▶ [Aim of the exercise] Look through the records below for the line holding "(at 101.4704 82.55))". Write it out exactly, with each following line through the line holding "86.868 79.1972 180))".

(Machine-readable hardware designs)

○ ○ ○

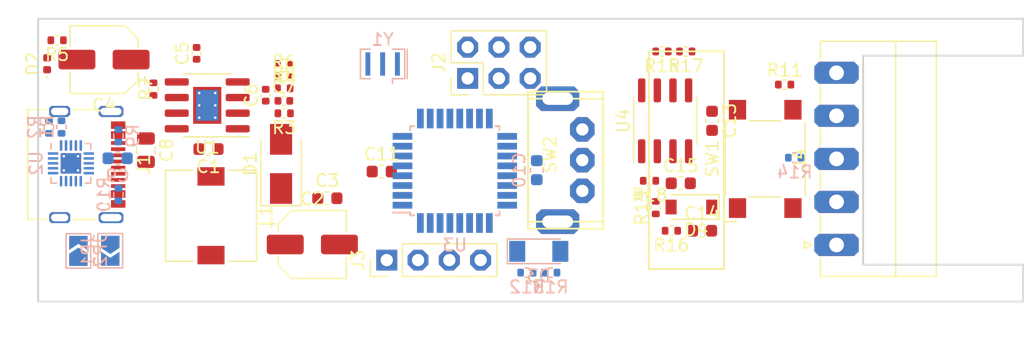
<source format=kicad_pcb>
(kicad_pcb (version 20211014) (generator pcbnew)

  (general
    (thickness 1.6)
  )

  (paper "A4")
  (layers
    (0 "F.Cu" signal)
    (31 "B.Cu" signal)
    (32 "B.Adhes" user "B.Adhesive")
    (33 "F.Adhes" user "F.Adhesive")
    (34 "B.Paste" user)
    (35 "F.Paste" user)
    (36 "B.SilkS" user "B.Silkscreen")
    (37 "F.SilkS" user "F.Silkscreen")
    (38 "B.Mask" user)
    (39 "F.Mask" user)
    (40 "Dwgs.User" user "User.Drawings")
    (41 "Cmts.User" user "User.Comments")
    (42 "Eco1.User" user "User.Eco1")
    (43 "Eco2.User" user "User.Eco2")
    (44 "Edge.Cuts" user)
    (45 "Margin" user)
    (46 "B.CrtYd" user "B.Courtyard")
    (47 "F.CrtYd" user "F.Courtyard")
    (48 "B.Fab" user)
    (49 "F.Fab" user)
    (50 "User.1" user)
    (51 "User.2" user)
    (52 "User.3" user)
    (53 "User.4" user)
    (54 "User.5" user)
    (55 "User.6" user)
    (56 "User.7" user)
    (57 "User.8" user)
    (58 "User.9" user)
  )

  (setup
    (pad_to_mask_clearance 0)
    (grid_origin 162.2552 74.8284)
    (pcbplotparams
      (layerselection 0x00010fc_ffffffff)
      (disableapertmacros false)
      (usegerberextensions false)
      (usegerberattributes true)
      (usegerberadvancedattributes true)
      (creategerberjobfile true)
      (svguseinch false)
      (svgprecision 6)
      (excludeedgelayer true)
      (plotframeref false)
      (viasonmask false)
      (mode 1)
      (useauxorigin false)
      (hpglpennumber 1)
      (hpglpenspeed 20)
      (hpglpendiameter 15.000000)
      (dxfpolygonmode true)
      (dxfimperialunits true)
      (dxfusepcbnewfont true)
      (psnegative false)
      (psa4output false)
      (plotreference true)
      (plotvalue true)
      (plotinvisibletext false)
      (sketchpadsonfab false)
      (subtractmaskfromsilk false)
      (outputformat 1)
      (mirror false)
      (drillshape 1)
      (scaleselection 1)
      (outputdirectory "")
    )
  )

  (net 0 "")
  (net 1 "VCC")
  (net 2 "Net-(C1-Pad1)")
  (net 3 "Net-(C1-Pad2)")
  (net 4 "GND")
  (net 5 "VBUS")
  (net 6 "Net-(C10-Pad1)")
  (net 7 "VDD")
  (net 8 "Net-(C6-Pad1)")
  (net 9 "Net-(C6-Pad2)")
  (net 10 "Net-(C15-Pad1)")
  (net 11 "Net-(C13-Pad1)")
  (net 12 "Net-(R4-Pad2)")
  (net 13 "/D6")
  (net 14 "Net-(R18-Pad1)")
  (net 15 "Net-(U3-Pad7)")
  (net 16 "Net-(U3-Pad8)")
  (net 17 "P+")
  (net 18 "unconnected-(U3-Pad19)")
  (net 19 "Net-(D2-Pad2)")
  (net 20 "/ADC1")
  (net 21 "Net-(J1-PadA5)")
  (net 22 "Net-(J1-PadB5)")
  (net 23 "/MISO")
  (net 24 "/SCK")
  (net 25 "/MOSI")
  (net 26 "/RST")
  (net 27 "/TXD")
  (net 28 "/RXD")
  (net 29 "/D10")
  (net 30 "/ADC2")
  (net 31 "/CFG2")
  (net 32 "/CFG3")
  (net 33 "/BEEP")
  (net 34 "/CFG1")
  (net 35 "Net-(R3-Pad2)")
  (net 36 "unconnected-(U3-Pad22)")
  (net 37 "Net-(R7-Pad1)")
  (net 38 "unconnected-(U3-Pad26)")
  (net 39 "Net-(U4-Pad6)")
  (net 40 "/ADC0")
  (net 41 "/D7")
  (net 42 "unconnected-(U2-Pad3)")
  (net 43 "unconnected-(U2-Pad4)")
  (net 44 "unconnected-(U2-Pad5)")
  (net 45 "Net-(J1-PadA6)")
  (net 46 "Net-(J1-PadA7)")
  (net 47 "unconnected-(U2-Pad16)")
  (net 48 "unconnected-(U2-Pad17)")
  (net 49 "unconnected-(U2-Pad18)")
  (net 50 "unconnected-(U2-Pad20)")
  (net 51 "/D9")
  (net 52 "/SDA")
  (net 53 "/SCL")
  (net 54 "unconnected-(J1-PadA8)")
  (net 55 "unconnected-(J1-PadB8)")

  (footprint "Resistor_SMD:R_0402_1005Metric" (layer "F.Cu") (at 101.4724 80.5688))

  (footprint "Capacitor_SMD:C_0402_1005Metric" (layer "F.Cu") (at 99.9972 82.0928 90))

  (footprint "Resistor_SMD:R_0402_1005Metric" (layer "F.Cu") (at 101.4984 83.566 180))

  (footprint "Package_SO:SOIC-8_3.9x4.9mm_P1.27mm" (layer "F.Cu") (at 132.4356 84.1756 90))

  (footprint "Inductor_SMD:L_7.3x7.3_H4.5" (layer "F.Cu") (at 95.5548 91.8972 -90))

  (footprint "Connector_PinHeader_2.54mm:PinHeader_1x04_P2.54mm_Vertical" (layer "F.Cu") (at 109.8296 95.504 90))

  (footprint "My_Library:EC10E" (layer "F.Cu") (at 125.7084 87.376 90))

  (footprint "Capacitor_SMD:C_0805_2012Metric" (layer "F.Cu") (at 90.2716 86.5632 -90))

  (footprint "Capacitor_SMD:C_0603_1608Metric" (layer "F.Cu") (at 95.3516 86.4746 180))

  (footprint "Capacitor_SMD:C_0402_1005Metric" (layer "F.Cu") (at 101.4704 82.55))

  (footprint "Capacitor_SMD:C_0603_1608Metric" (layer "F.Cu") (at 105.0036 90.4748))

  (footprint "Resistor_SMD:R_0402_1005Metric" (layer "F.Cu") (at 101.4704 81.534))

  (footprint "Diode_SMD:D_SOD-123" (layer "F.Cu") (at 134.5692 91.186 180))

  (footprint "Capacitor_SMD:C_0603_1608Metric" (layer "F.Cu") (at 109.4232 88.3034))

  (footprint "Capacitor_SMD:C_0603_1608Metric" (layer "F.Cu") (at 133.7056 89.2556))

  (footprint "Resistor_SMD:R_0402_1005Metric" (layer "F.Cu") (at 131.6736 91.2368 90))

  (footprint "Resistor_SMD:R_0402_1005Metric" (layer "F.Cu") (at 131.1656 89.0524 180))

  (footprint "Resistor_SMD:R_0402_1005Metric" (layer "F.Cu") (at 134.112 78.5368 180))

  (footprint "Resistor_SMD:R_0402_1005Metric" (layer "F.Cu") (at 83.058 77.6224 180))

  (footprint "Capacitor_SMD:CP_Elec_5x5.7" (layer "F.Cu") (at 86.868 79.1972 180))

  (footprint "Resistor_SMD:R_0402_1005Metric" (layer "F.Cu") (at 132.1816 78.5368 180))

  (footprint "Capacitor_SMD:C_0603_1608Metric" (layer "F.Cu") (at 135.4328 93.1164))

  (footprint "Connector_USB:USB_C_Receptacle_Palconn_UTC16-G" (layer "F.Cu") (at 85.5078 87.7316 -90))

  (footprint "Connector_Phoenix_MC:PhoenixContact_MC_1,5_5-G-3.5_1x05_P3.50mm_Horizontal" (layer "F.Cu") (at 146.3548 94.2702 90))

  (footprint "Resistor_SMD:R_0402_1005Metric" (layer "F.Cu") (at 132.9436 93.1164 180))

  (footprint "Button_Switch_SMD:SW_SPST_Omron_B3FS-100xP" (layer "F.Cu") (at 140.5636 87.2744 90))

  (footprint "Package_SO:SOIC-8-1EP_3.9x4.9mm_P1.27mm_EP2.29x3mm_ThermalVias" (layer "F.Cu") (at 95.25 82.9186 180))

  (footprint "Resistor_SMD:R_0402_1005Metric" (layer "F.Cu") (at 142.1384 81.2292))

  (footprint "LED_SMD:LED_0402_1005Metric" (layer "F.Cu") (at 82.2452 79.5369 90))

  (footprint "Connector_PinHeader_2.54mm:PinHeader_2x03_P2.54mm_Vertical" (layer "F.Cu") (at 116.3978 80.7262 90))

  (footprint "Capacitor_SMD:CP_Elec_5x5.7" (layer "F.Cu") (at 103.7844 94.234))

  (footprint "Resistor_SMD:R_0402_1005Metric" (layer "F.Cu") (at 90.8812 81.5978 90))

  (footprint "Resistor_SMD:R_0402_1005Metric" (layer "F.Cu") (at 101.4704 79.5528 180))

  (footprint "Capacitor_SMD:C_0603_1608Metric" (layer "F.Cu") (at 136.2456 84.1756 -90))

  (footprint "Diode_SMD:D_SMA" (layer "F.Cu") (at 101.2444 87.6808 90))

  (footprint "Capacitor_SMD:C_0402_1005Metric" (layer "F.Cu") (at 94.3864 78.6892 90))

  (footprint "Resistor_SMD:R_0402_1005Metric" (layer "B.Cu") (at 121.2088 96.52))

  (footprint "Capacitor_SMD:C_0603_1608Metric" (layer "B.Cu") (at 87.9726 87.2236))

  (footprint "Resistor_SMD:R_0402_1005Metric" (layer "B.Cu") (at 82.3976 84.6856 -90))

  (footprint "Resistor_SMD:R_0402_1005Metric" (layer "B.Cu") (at 83.4136 84.6836 -90))

  (footprint "Resistor_SMD:R_0402_1005Metric" (layer "B.Cu") (at 88.0364 90.17 -90))

  (footprint "Package_QFP:TQFP-32_7x7mm_P0.8mm" (layer "B.Cu") (at 115.3568 88.2396))

  (footprint "Jumper:SolderJumper-2_P1.3mm_Open_TrianglePad1.0x1.5mm" (layer "B.Cu") (at 84.7852 94.7558 90))

  (footprint "Resistor_SMD:R_0402_1005Metric" (layer "B.Cu") (at 123.1412 96.52))

  (footprint "Resistor_SMD:R_0402_1005Metric" (layer "B.Cu") (at 88.0364 85.3948 90))

  (footprint "Diode_SMD:D_MiniMELF" (layer "B.Cu") (at 122.174 94.7928))

  (footprint "Resistor_SMD:R_0402_1005Metric" (layer "B.Cu") (at 142.9512 87.1728))

  (footprint "Capacitor_SMD:C_0603_1608Metric" (layer "B.Cu") (at 122.0116 88.1888 -90))

  (footprint "Package_DFN_QFN:QFN-20-1EP_3x3mm_P0.4mm_EP1.65x1.65mm_ThermalVias" (layer "B.Cu")
    (tedit 5DC5F6A3) (tstamp e7f2805a-b721-4c2f-a794-3fb67d91dbd3)
    (at 84.1792 87.6336 -90)
    (descr "QFN, 20 Pin (https://www.analog.com/media/en/technical-documentation/data-sheets/3553fc.pdf#page=34), generated with kicad-footprint-generator ipc_noLead_generator.py")
    (tags "QFN NoLead")
    (property "Sheetfile" "T12_SolderingStation.kicad_sch")
    (property "Sheetname" "")
    (path "/232dbd89-f8da-4462-9b4c-794e07895f55")
    (attr smd)
    (fp_text reference "U2" (at 0 2.82 90) (layer "B.SilkS")
      (effects (font (size 1 1) (thickness 0.15)) (justify mirror))
      (tstamp 9a3716c9-8fe3-4129-8950-1f29a54cc844)
    )
    (fp_text value "CH224D" (at 0 -2.82 90) (layer "B.Fab")
      (effects (font (size 1 1) (thickness 0.15)) (justify mirror))
      (tstamp ba252145-fab4-4c8c-ad21-5b288a0e1062)
    )
    (fp_text user "${REFERENCE}" (at 0 0 90) (layer "B.Fab")
      (effects (font (size 0.75 0.75) (thickness 0.11)) (justify mirror))
      (tstamp 92021a44-2cd4-4d79-b4eb-f39fff953f74)
    )
    (fp_line (start 1.61 1.61) (end 1.61 1.16) (layer "B.SilkS") (width 0.12) (tstamp 05f2e618-ffe9-45f3-a8ac-52fc069efc7c))
    (fp_line (start 1.61 -1.61) (end 1.61 -1.16) (layer "B.SilkS") (width 0.12) (tstamp 36b50716-9abb-4c0a-bd6b-c62af13626ab))
    (fp_line (start 1.16 -1.61) (end 1.61 -1.61) (layer "B.SilkS") (width 0.12) (tstamp 3cff9632-c0d1-423d-b7ef-7c7f7b70ce8b))
    (fp_line (start -1.16 -1.61) (end -1.61 -1.61) (layer "B.SilkS") (width 0.12) (tstamp 580914aa-ded3-44e5-b1cf-920b0f2c75c6))
    (fp_line (start -1.16 1.61) (end -1.61 1.61) (layer "B.SilkS") (width 0.12) (tstamp 6fbe1b7a-5ea9-4e10-9f0b-b50869f04323))
    (fp_line (start 1.16 1.61) (end 1.61 1.61) (layer "B.SilkS") (width 0.12) (tstamp 91ff6b31-969b-4d4d-b348-1b20837a36be))
    (fp_line (start -1.61 -1.61) (end -1.61 -1.16) (layer "B.SilkS") (width 0.12) (tstamp 95369b20-93e2-480d-9ffb-39065e374cbd))
    (fp_line (start 2.12 2.12) (end -2.12 2.12) (layer "B.CrtYd") (width 0.05) (tstamp 683fbb7f-330c-48db-9b1f-a226282ffdda))
    (fp_line (start -2.12 2.12) (end -2.12 -2.12) (layer "B.CrtYd") (width 0.05) (tstamp 9a335b58-f8f1-4532-9742-03f215b9882a))
    (fp_line (start -2.12 -2.12) (end 2.12 -2.12) (layer "B.CrtYd") (width 0.05) (tstamp 9d92645c-25e5-471b-836e-8eb1129db0f6))
    (fp_line (start 2.12 -2.12) (end 2.12 2.12) (layer "B.CrtYd") (width 0.05) (tstamp a679369d-0272-493d-a00c-3a71652fc68e))
    (fp_line (start 1.5 1.5) (end 1.5 -1.5) (layer "B.Fab") (width 0.1) (tstamp 04ae9dc7-e23f-4df7-98f3-af64bef85e7c))
    (fp_line (start -0.75 1.5) (end 1.5 1.5) (layer "B.Fab") (width 0.1) (tstamp 403f0a62-59ba-43ce-9359-920a9c8b0d8c))
    (fp_line (start -1.5 0.75) (end -0.75 1.5) (layer "B.Fab") (width 0.1) (tstamp 784d66c8-9a2b-48d1-a85e-9fa6228832cd))
    (fp_line (start 1.5 -1.5) (end -1.5 -1.5) (layer "B.Fab") (width 0.1) (tstamp 9ab21af6-22d2-4e91-a28c-6b3e6204a07b))
    (fp_line (start -1.5 -1.5) (end -1.5 0.75) (layer "B.Fab") (width 0.1) (tstamp d3db940d-d680-4c8c-a956-456b1bd418d6))
    (pad "" smd roundrect (at 0.41 -0.41 270) (size 0.69 0.69) (layers "B.Paste") (roundrect_rratio 0.25) (tstamp 1c510d4c-c858-4fdf-9775-664172105f9b))
    (pad "" smd roundrect (at 0.41 0.41 270) (size 0.69 0.69) (layers "B.Paste") (roundrect_rratio 0.25) (tstamp 2d610dfd-d102-495c-b231-c5a0cd02efc6))
    (pad "" smd roundrect (at -0.41 0.41 270) (size 0.69 0.69) (layers "B.Paste") (roundrect_rratio 0.25) (tstamp 4e55112d-6209-478a-b5c6-bcd30752cb5e))
    (pad "" smd roundrect (at -0.41 -0.41 270) (size 0.69 0.69) (layers "B.Paste") (roundrect_rratio 0.25) (tstamp cd10a8b8-ee93-41f9-b8ec-7cf4243a323b))
    (pad "1" smd roundrect (at -1.45 0.8 270) (size 0.85 0.2) (layers "B.Cu" "B.Paste" "B.Mask") (roundrect_rratio 0.25)
      (net 34 "/CFG1") (pinfunction "DRV") (pintype "bidirectional") (tstamp f15b2298-e538-452f-b379-b2f3329aae42))
    (pad "2" smd roundrect (at -1.45 0.4 270) (size 0.85 0.2) (layers "B.Cu" "B.Paste" "B.Mask") (roundrect_rratio 0.25)
      (net 5 "VBUS") (pinfunction "VBUS") (pintype "power_in") (tstamp b8e35f24-ff22-4284-aa50-5284a26c27ab))
    (pad "3" smd roundrect (at -1.45 0 270) (size 0.85 0.2) (layers "B.Cu" "B.Paste" "B.Mask") (roundrect_rratio 0.25)
      (net 42 "unconnected-(U2-Pad3)") (pinfunction "NC") (pintype "no_connect") (tstamp 430b9dda-34b1-4119-b6e0-6f0413bcf117))
    (pad "4" smd roundrect (at -1.45 -0.4 270) (size 0.85 0.2) (layers "B.Cu" "B.Paste" "B.Mask") (roundrect_rratio 0.25)
      (net 43 "unconnected-(U2-Pad4)") (pinfunction "NC") (pintype "no_connect") (tstamp e67990d4-a99a-40f8-a401-0a3eca6cfe96))
    (pad "5" smd roundrect (at -1.45 -0.8 270) (size 0.85 0.2) (layers "B.Cu" "B.Paste" "B.Mask") (roundrect_rratio 0.25)
      (net 44 "unconnected-(U2-Pad5)") (pinfunction "GATE") (pintype "bidirectional+no_connect") (tstamp 74681689-b7a9-42ae-980c-5f12c8a445bb))
    (pad "6" smd roundrect (at -0.8 -1.45 270) (size 0.2 0.85) (layers "B.Cu" "B.Paste" "B.Mask") (roundrect_rratio 0.25)
      (net 4 "GND") (pinfunction "MMOS#") (pintype "bidirectional") (tstamp 7c552e66-37eb-4e86-b6a9-7480964e261d))
    (pad "7" smd roundrect (at -0.4 -1.45 270) (size 0.2 0.85) (layers "B.Cu" "B.Paste" "B.Mask") (roundrect_rratio 0.25)
      (net 7 "VDD") (pinfunction "VDD") (pintype "power_out") (tstamp 698147bd-0162-4dad-a9c8-5a7eb085be89))
    (pad "8" smd roundrect (at 0 -1.45 270) (size 0.2 0.85) (layers "B.Cu" "B.Paste" "B.Mask") (roundrect_rratio 0.25)
      (net 45 "Net-(J1-PadA6)") (pinfunction "UDP") (pintype "bidirectional") (tstamp 4f5407be-efc6-4f00-9536-a49ca211b1d6))
    (pad "9" smd roundrect (at 0.4 -1.45 270) (size 0.2 0.85) (layers "B.Cu" "B.Paste" "B.Mask") (roundrect_rratio 0.25)
      (net 46 "Net-(J1-PadA7)") (pinfunction "UDM") (pintype "bidirectional") (tstamp 4d92a503-e8ff-4980-bca2-e6e95675de34))
    (pad "10" smd roundrect (at 0.8 -1.45 270) (size 0.2 0.85) (layers "B.Cu" "B.Paste" "B.Mask") (roundrect_rratio 0.25)
      (net 22 "Net-(J1-PadB5)") (pinfunction "CC2") (pintype "bidirectional") (tstamp 8de9f6c1-6e94-49ae-934a-2c44e0f6eba3))
    (pad "11" smd roundrect (at 1.45 -0.8 270) (size 0.85 0.2) (layers "B.Cu" "B.Paste" "B.Mask") (roundrect_rratio 0.25)
      (net 21 "Net-(J1-PadA5)") (pinfunction "CC1") (pintype "bidirectional") (tstamp 8c5a7b45-4233-45e7-8c6a-f830ad3fd287))
    (pad "12" smd roundrect (at 1.45 -0.4 270) (size 0.85 0.2) (layers "B.Cu" "B.Paste" "B.Mask") (roundrect_rratio 0.25)
      (net 32 "/CFG3") (pinfunction "CFG3") (pintype "bidirectional") (tstamp 41c4f264-ae2a-48ea-acde-a2ae189b1414))
    (pad "13" smd roundrect (at 1.45 0 270) (size 0.85 0.2) (layers "B.Cu" "B.Paste" "B.Mask") (roundrect_rratio 0.25)
      (net 31 "/CFG2") (pinfunction "CFG2") (pintype "bidirectional") (tstamp 54050e1b-a998-47ba-bb42-553840e46ec3))
    (pad "14" smd roundrect (at 1.45 0.4 270) (size 0.85 0.2) (layers "B.Cu" "B.Paste" "B.Mask") (roundrect_rratio 0.25)
      (net 4 "GND") (pinfunction "ISP") (pintype "bidirectional") (tstamp 6bc5ed5b-f9f0-4b08-aea8-cdc49245ad26))
    (pad "15" smd roundrect (at 1.45 0.8 270) (size 0.85 0.2) (layers "B.Cu" "B.Paste" "B.Mask") (roundrect_rratio 0.25)
      (net 4 "GND") (pinfunction "ISN") (pintype "bidirectional") (tstamp 714ae163-40d6-4070-8ef1-1cc969233504))
    (pad "16" smd roundrect (at 0.8 1.45 270) (size 0.2 0.85) (layers "B.Cu" "B.Paste" "B.Mask") 
... [14290 chars truncated]
</source>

○ ○ ○

▶ [Exercise response]
  (footprint "Capacitor_SMD:C_0402_1005Metric" (layer "F.Cu") (at 101.4704 82.55))

  (footprint "Capacitor_SMD:C_0603_1608Metric" (layer "F.Cu") (at 105.0036 90.4748))

  (footprint "Resistor_SMD:R_0402_1005Metric" (layer "F.Cu") (at 101.4704 81.534))

  (footprint "Diode_SMD:D_SOD-123" (layer "F.Cu") (at 134.5692 91.186 180))

  (footprint "Capacitor_SMD:C_0603_1608Metric" (layer "F.Cu") (at 109.4232 88.3034))

  (footprint "Capacitor_SMD:C_0603_1608Metric" (layer "F.Cu") (at 133.7056 89.2556))

  (footprint "Resistor_SMD:R_0402_1005Metric" (layer "F.Cu") (at 131.6736 91.2368 90))

  (footprint "Resistor_SMD:R_0402_1005Metric" (layer "F.Cu") (at 131.1656 89.0524 180))

  (footprint "Resistor_SMD:R_0402_1005Metric" (layer "F.Cu") (at 134.112 78.5368 180))

  (footprint "Resistor_SMD:R_0402_1005Metric" (layer "F.Cu") (at 83.058 77.6224 180))

  (footprint "Capacitor_SMD:CP_Elec_5x5.7" (layer "F.Cu") (at 86.868 79.1972 180))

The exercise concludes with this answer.